What you might be experiencing
Feeling disconnected from a partner has a particular texture: you are together, technically, but something that used to feel easy now feels absent. Conversations stay on the surface — schedules, tasks, logistics. You might sit in the same room and feel oddly alone. You may not be able to point to a single moment it changed, which can make it harder to bring up, as if you need evidence before you are allowed to say something is wrong.
Your partner may be experiencing the same distance and assuming you are fine, or they may be pulled inward for reasons that have nothing to do with you — stress, fatigue, something they have not found words for yet. Neither of you has necessarily done something wrong. But the longer it goes unnamed, the more it can start to feel permanent, even when it is not.
What can help
When you feel ready to say something, choose a moment that is genuinely calm — not the tail end of an argument, not when either of you is hungry or exhausted or distracted by a screen. An opener like 'I miss feeling close to you and I want to talk about us' frames the conversation as something you want more of, not a complaint about what is lacking. That distinction changes how it lands.
After you say what you have been experiencing, ask how they have been feeling about the relationship. Real conversation requires two directions. If it helps to be specific, describe what you have noticed — fewer long talks, less eye contact, feeling like you are managing life together but not really sharing it. From there, one small, concrete step tends to work better than a sweeping reset: a nightly few minutes with phones down, a standing weekly dinner with no agenda, or even just agreeing to check in more honestly.
If those conversations keep stalling, or turn defensive before anything gets resolved, couples therapy is a reasonable next step — not because the relationship is failing, but because a skilled therapist can help two people hear each other when they have stopped being able to do that on their own.
When to reach out
Reaching out for support — whether to a couples therapist, an individual therapist, or someone you trust — is not a sign that something is beyond repair. It is often the most direct route back to each other when talking on your own keeps falling short.

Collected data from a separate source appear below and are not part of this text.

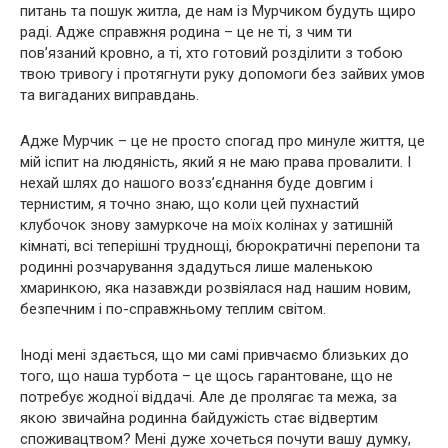
питань та пошук житла, де нам із Мурчиком будуть щиро
раді. Адже справжня родина – це не ті, з чим ти
пов’язаний кровно, а ті, хто готовий розділити з тобою
твою тривогу і протягнути руку допомоги без зайвих умов
та вигаданих виправдань.
Адже Мурчик – це не просто спогад про минуле життя, це
мій іспит на людяність, який я не маю права провалити. І
нехай шлях до нашого возз’єднання буде довгим і
тернистим, я точно знаю, що коли цей пухнастий
клубочок знову замуркоче на моїх колінах у затишній
кімнаті, всі теперішні труднощі, бюрократичні перепони та
родинні розчарування здадуться лише маленькою
хмаринкою, яка назавжди розвіялася над нашим новим,
безпечним і по-справжньому теплим світом.
Іноді мені здається, що ми самі привчаємо близьких до
того, що наша турбота – це щось гарантоване, що не
потребує жодної віддачі. Але де пролягає та межа, за
якою звичайна родинна байдужість стає відвертим
споживацтвом? Мені дуже хочеться почути вашу думку,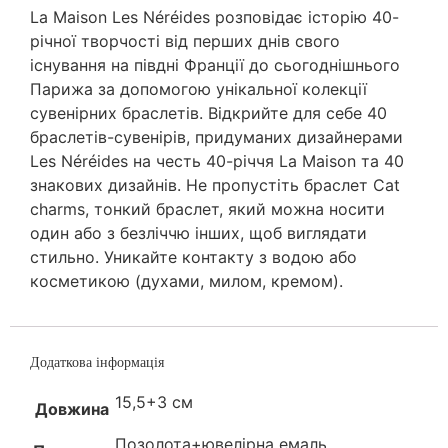
La Maison Les Néréides розповідає історію 40-
річної творчості від перших днів свого
існування на півдні Франції до сьогоднішнього
Парижа за допомогою унікальної колекції
сувенірних браслетів. Відкрийте для себе 40
браслетів-сувенірів, придуманих дизайнерами
Les Néréides на честь 40-річчя La Maison та 40
знакових дизайнів. Не пропустіть браслет Cat
charms, тонкий браслет, який можна носити
один або з безліччю інших, щоб виглядати
стильно. Уникайте контакту з водою або
косметикою (духами, милом, кремом).
Додаткова інформація
15,5+3 см
Довжина
Позолота+ювелірна емаль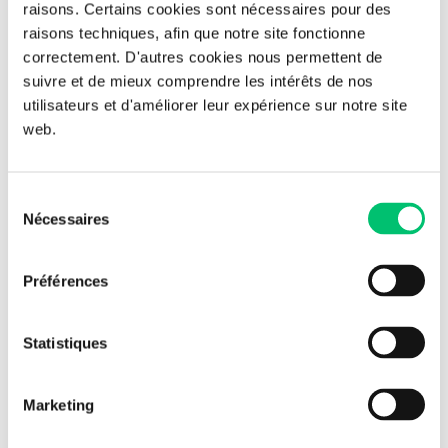
raisons. Certains cookies sont nécessaires pour des
Partager l'article
raisons techniques, afin que notre site fonctionne
correctement. D'autres cookies nous permettent de
suivre et de mieux comprendre les intérêts de nos
utilisateurs et d'améliorer leur expérience sur notre site
Retour aux actualités
web.
Sélection
Ces articles peuvent vous
Nécessaires
du
consentement
intéresser
Préférences
Statistiques
Marketing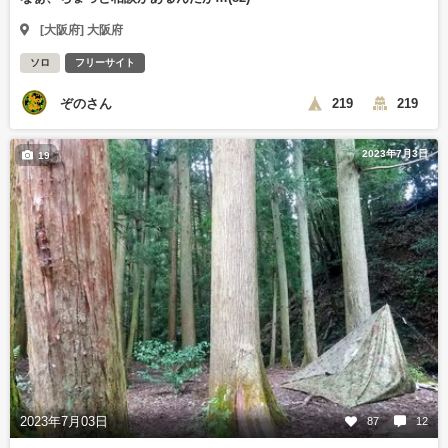
[大阪府] 大阪府
ソロ
フリーサイト
ぞのさん
219
219
2023年7月3日
19
2023年7月03日
87
12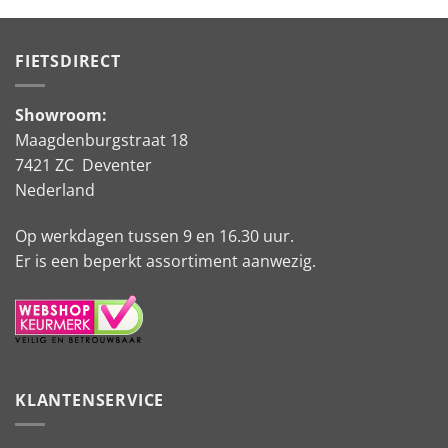
FIETSDIRECT
Showroom:
Maagdenburgstraat 18
7421 ZC Deventer
Nederland
Op werkdagen tussen 9 en 16.30 uur.
Er is een beperkt assortiment aanwezig.
KLANTENSERVICE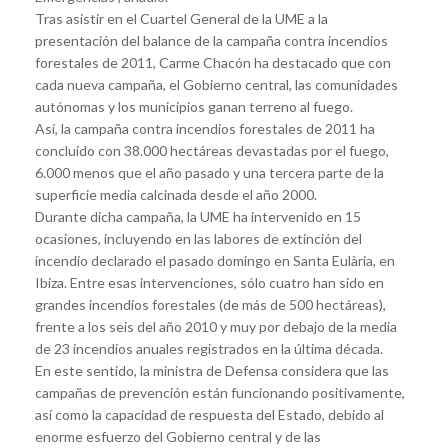
Tras asistir en el Cuartel General de la UME a la
presentación del balance de la campaña contra incendios
forestales de 2011, Carme Chacón ha destacado que con
cada nueva campaña, el Gobierno central, las comunidades
autónomas y los municipios ganan terreno al fuego.
Así, la campaña contra incendios forestales de 2011 ha
concluido con 38.000 hectáreas devastadas por el fuego,
6.000 menos que el año pasado y una tercera parte de la
superficie media calcinada desde el año 2000.
Durante dicha campaña, la UME ha intervenido en 15
ocasiones, incluyendo en las labores de extinción del
incendio declarado el pasado domingo en Santa Eulària, en
Ibiza. Entre esas intervenciones, sólo cuatro han sido en
grandes incendios forestales (de más de 500 hectáreas),
frente a los seis del año 2010 y muy por debajo de la media
de 23 incendios anuales registrados en la última década.
En este sentido, la ministra de Defensa considera que las
campañas de prevención están funcionando positivamente,
así como la capacidad de respuesta del Estado, debido al
enorme esfuerzo del Gobierno central y de las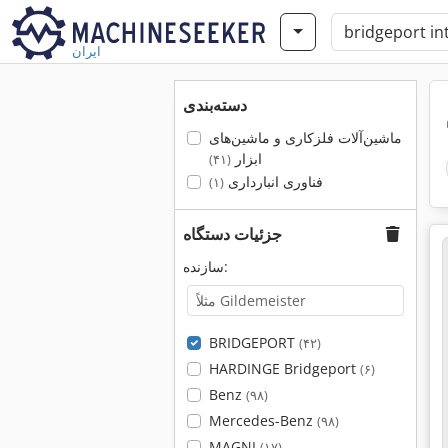
ایران
دسته‌بندی
ماشین‌آلات فلزکاری و ماشین‌های
ابزار
(۴۱)
فناوری انبارداری
(۱)
جزئیات دستگاه
سازنده:
BRIDGEPORT
(۴۲)
HARDINGE Bridgeport
(۶)
Benz
(۹۸)
Mercedes-Benz
(۹۸)
MAGNI
(۱۷)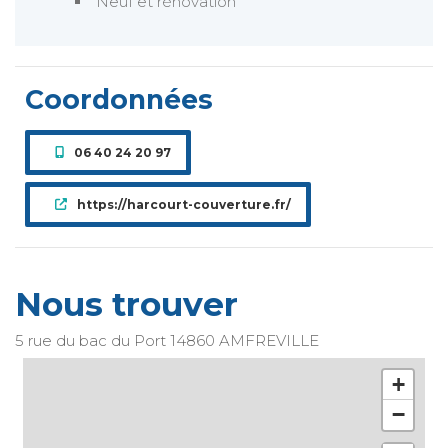
Neuf et rénovation
Coordonnées
06 40 24 20 97
https://harcourt-couverture.fr/
Nous trouver
5 rue du bac du Port
14860
AMFREVILLE
+
−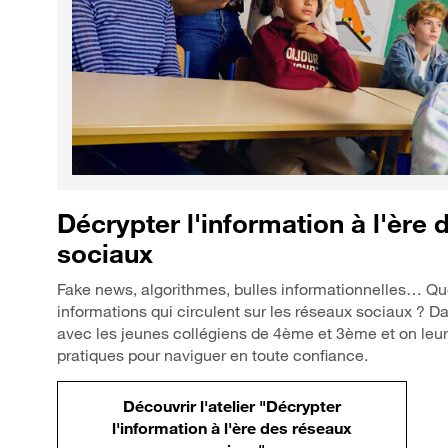
Décrypter l'information à l'ère
sociaux
Fake news, algorithmes, bulles informationnelles… Qu
informations qui circulent sur les réseaux sociaux ? ​ D
avec les jeunes collégiens de 4ème et 3ème et on leu
pratiques pour naviguer en toute confiance.
Découvrir l'atelier "Décrypter
l'information à l'ère des réseaux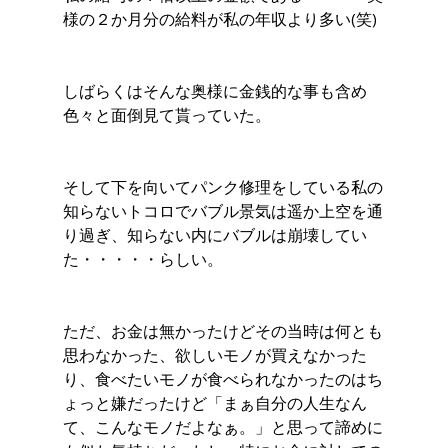
様の２か月分の給料が私の年収より多い(笑)
しばらくはそんな奥様に金銭的な事も含め
色々と面倒見て貰っていた。
そして下を向いてパンク修理をしている私の
知らないトコロでバブル景気は遥か上空を通
り過ぎ、知らない内にバブルは崩壊してい
た・・・・・らしい。
ただ、お金は無かったけどその当時は何とも
思わなかった、欲しいモノが買えなかった
り、食べたいモノが食べられなかったのはち
ょっと嫌だったけど「まぁ自分の人生なん
て、こんなモノだよなぁ。」と思って諦めに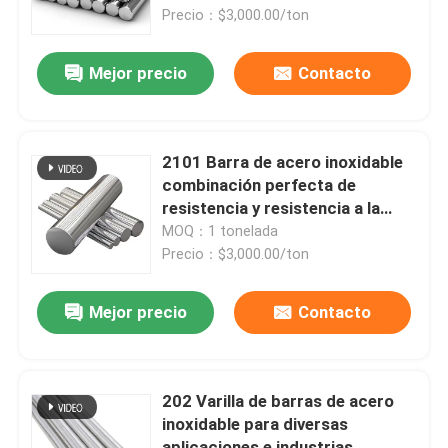
Precio：$3,000.00/ton
Sobre nosotros
Mejor precio
Contacto
Visita a la fábrica
2101 Barra de acero inoxidable
Control de Calidad
combinación perfecta de
resistencia y resistencia a la
corrosión
MOQ：1 tonelada
Contacto
Precio：$3,000.00/ton
noticias
Mejor precio
Contacto
Todos los casos
202 Varilla de barras de acero
inoxidable para diversas
Solicitar una cotización
aplicaciones e industrias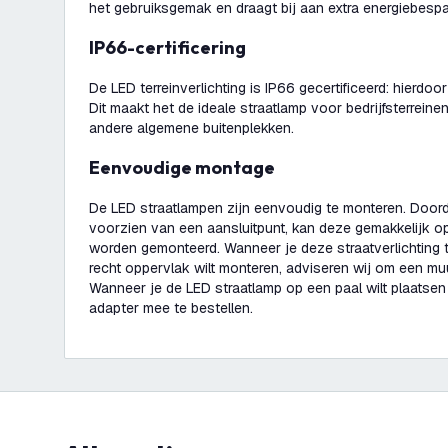
het gebruiksgemak en draagt bij aan extra energiebespa
IP66-certificering
De LED terreinverlichting is IP66 gecertificeerd: hierdoo
Dit maakt het de ideale straatlamp voor bedrijfsterreine
andere algemene buitenplekken.
Eenvoudige montage
De LED straatlampen zijn eenvoudig te monteren. Doord
voorzien van een aansluitpunt, kan deze gemakkelijk o
worden gemonteerd. Wanneer je deze straatverlichting
recht oppervlak wilt monteren, adviseren wij om een mu
Wanneer je de LED straatlamp op een paal wilt plaatse
adapter mee te bestellen.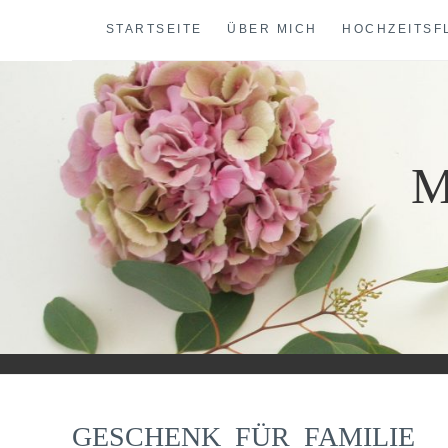
Skip
STARTSEITE
ÜBER MICH
HOCHZEITSF
to
content
M
GESCHENK_FÜR_FAMILIE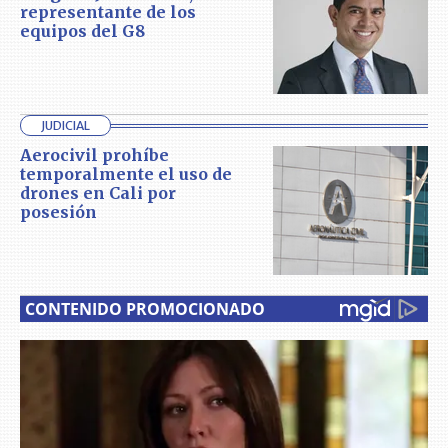
representante de los
equipos del G8
JUDICIAL
Aerocivil prohíbe
temporalmente el uso de
drones en Cali por
posesión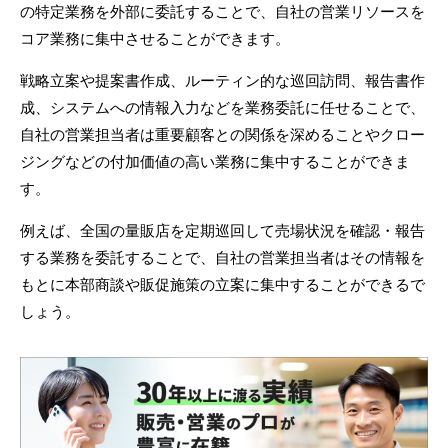
の特定業務を外部に委託することで、自社の営業リソースを
コア業務に集中させることができます。
戦略立案や提案書作成、ルーティン的な巡回訪問、報告書作
成、システムへの情報入力などを業務委託に任せることで、
自社の営業担当者は重要顧客との関係を深めることやクロー
ジングなどの付加価値の高い業務に集中することができま
す。
例えば、全国の量販店を定期巡回して売場状況を確認・報告
する業務を委託することで、自社の営業担当者はその情報を
もとに本部商談や販促施策の立案に集中することができるで
しょう。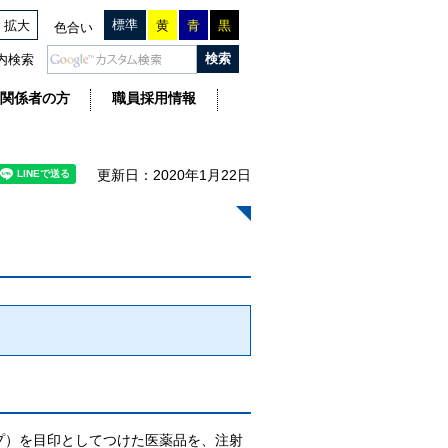
標準
拡大
黄
青
黒
色合い
内検索
関係者の方
職員採用情報
更新日：2020年1月22日
プ）を目印としてつけた医薬品を、注射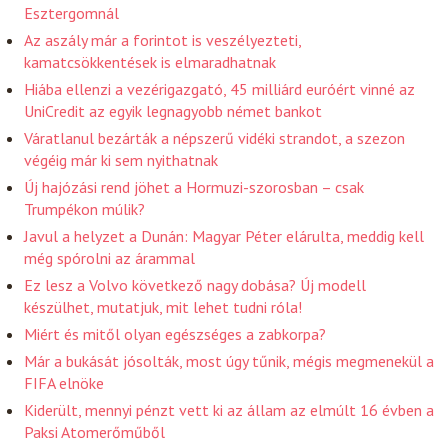
Esztergomnál
Az aszály már a forintot is veszélyezteti,
kamatcsökkentések is elmaradhatnak
Hiába ellenzi a vezérigazgató, 45 milliárd euróért vinné az
UniCredit az egyik legnagyobb német bankot
Váratlanul bezárták a népszerű vidéki strandot, a szezon
végéig már ki sem nyithatnak
Új hajózási rend jöhet a Hormuzi-szorosban – csak
Trumpékon múlik?
Javul a helyzet a Dunán: Magyar Péter elárulta, meddig kell
még spórolni az árammal
Ez lesz a Volvo következő nagy dobása? Új modell
készülhet, mutatjuk, mit lehet tudni róla!
Miért és mitől olyan egészséges a zabkorpa?
Már a bukását jósolták, most úgy tűnik, mégis megmenekül a
FIFA elnöke
Kiderült, mennyi pénzt vett ki az állam az elmúlt 16 évben a
Paksi Atomerőműből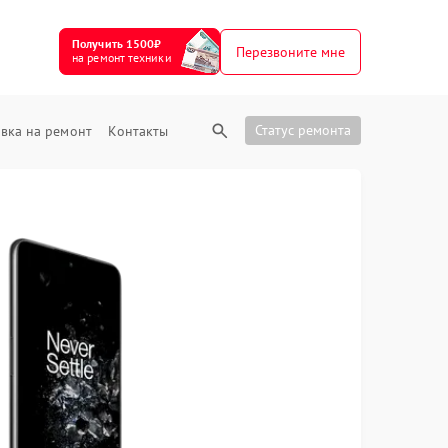
Получить 1500₽
Перезвоните мне
на ремонт техники
Статус ремонта
вка на ремонт
Контакты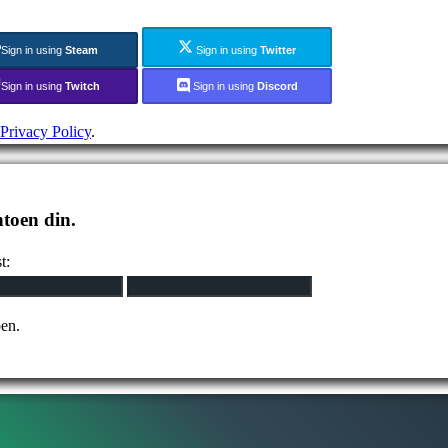
Sign in using
Steam
Sign in using
Twitter
Sign in using
Twitch
Sign in using
Discord
Privacy Policy
.
ntoen din.
t:
pen.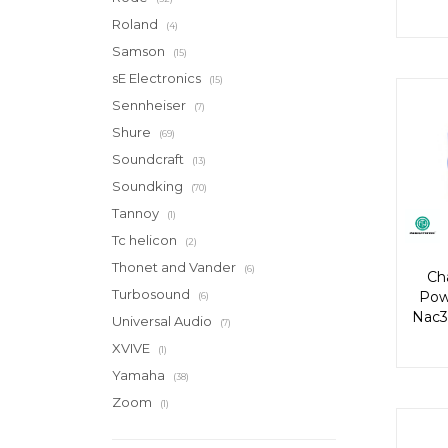
Roland
(4)
Samson
(15)
sE Electronics
(15)
Sennheiser
(7)
Shure
(69)
Soundcraft
(13)
Soundking
(70)
Tannoy
(1)
Tc helicon
(2)
Thonet and Vander
(6)
Ch
Turbosound
Pow
(6)
Nac3
Universal Audio
(7)
XVIVE
(1)
Yamaha
(38)
Zoom
(1)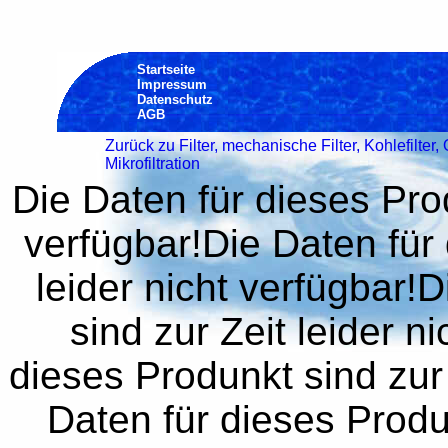
Startseite
Impressum
Datenschutz
AGB
Zurück zu Filter, mechanische Filter, Kohlefilte
Mikrofiltration
Die Daten für dieses Prod
verfügbar!Die Daten für 
leider nicht verfügbar!
sind zur Zeit leider n
dieses Produnkt sind zur 
Daten für dieses Produn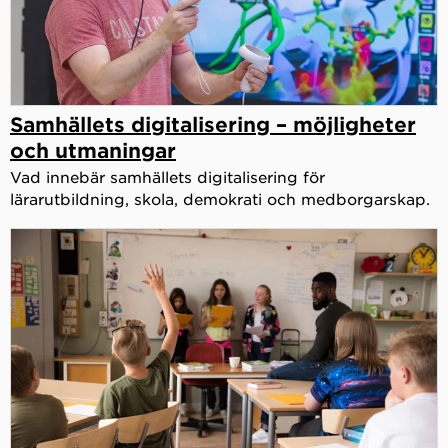
Samhällets digitalisering – möjligheter
och utmaningar
Vad innebär samhällets digitalisering för
lärarutbildning, skola, demokrati och medborgarskap.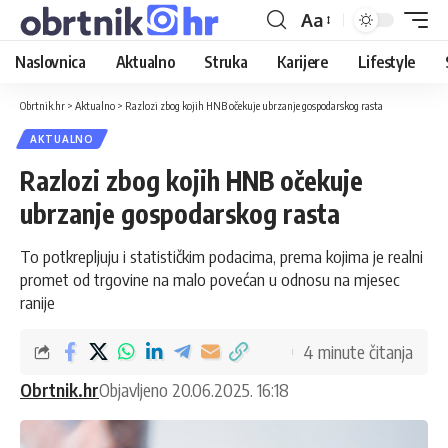
Aa
Naslovnica
Aktualno
Struka
Karijere
Lifestyle
Obrtnik.hr
>
Aktualno
>
Razlozi zbog kojih HNB očekuje ubrzanje gospodarskog rasta
AKTUALNO
Razlozi zbog kojih HNB očekuje
ubrzanje gospodarskog rasta
To potkrepljuju i statističkim podacima, prema kojima je realni
promet od trgovine na malo povećan u odnosu na mjesec
ranije
4 minute čitanja
Obrtnik.hr
Objavljeno 20.06.2025. 16:18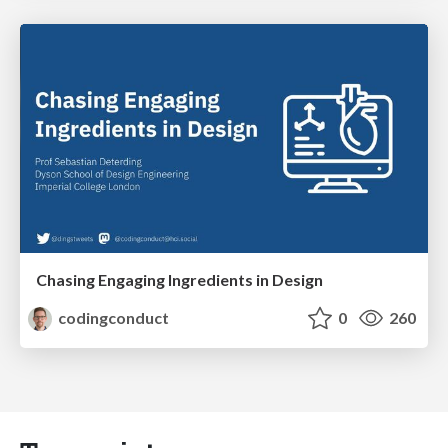
Chasing Engaging Ingredients in Design
codingconduct
0
260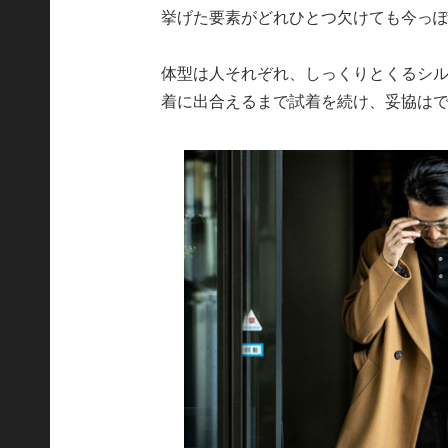
挙げた要素がどれひとつ欠けても今っ
体型は人それぞれ、しっくりとくるシ
着に出合えるまで試着を続け、妥協は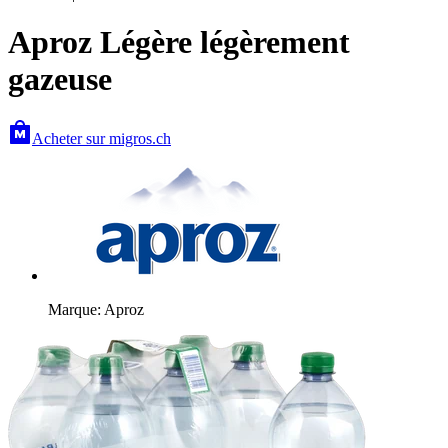
Aproz Légère légèrement
gazeuse
Acheter sur migros.ch
Marque: Aproz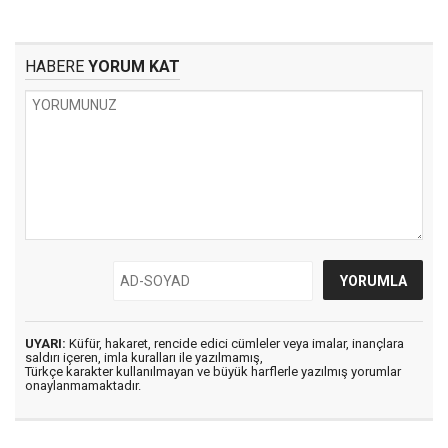
HABERE
YORUM KAT
UYARI:
Küfür, hakaret, rencide edici cümleler veya imalar, inançlara
saldırı içeren, imla kuralları ile yazılmamış,
Türkçe karakter kullanılmayan ve büyük harflerle yazılmış yorumlar
onaylanmamaktadır.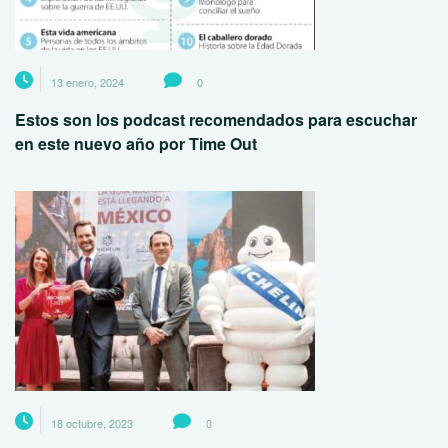
13 enero, 2024
0
Estos son los podcast recomendados para escuchar
en este nuevo año por Time Out
18 octubre, 2023
0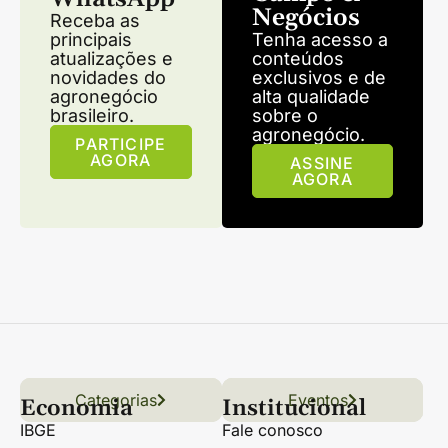
Negócios
Receba as
principais
Tenha acesso a
atualizações e
conteúdos
novidades do
exclusivos e de
agronegócio
alta qualidade
brasileiro.
sobre o
agronegócio.
PARTICIPE
AGORA
ASSINE
AGORA
Categorias
Conteúdo
Florestas
Hortifrúti
Eventos
Grãos
Links úteis
Economia
Institucional
IBGE
Fale conosco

Professional support is worth considering when disconnection has been going on for a while and conversations about it keep going in circles, when one or both of you has stopped trying to initiate closeness, or when the distance is accompanied by contempt, conflict that escalates quickly, or a sense that it is no longer safe to be honest. Individual therapy can also help if you are not sure what you want, or if you are carrying something — anxiety, grief, past relationship patterns — that is shaping how you show up.
If disconnection or relationship distress is affecting your mental health in a more serious way and you are having thoughts of self-harm, please do not wait. If you are in the US and need immediate support, you can call or text 988 (Suicide & Crisis Lifeline) at any time.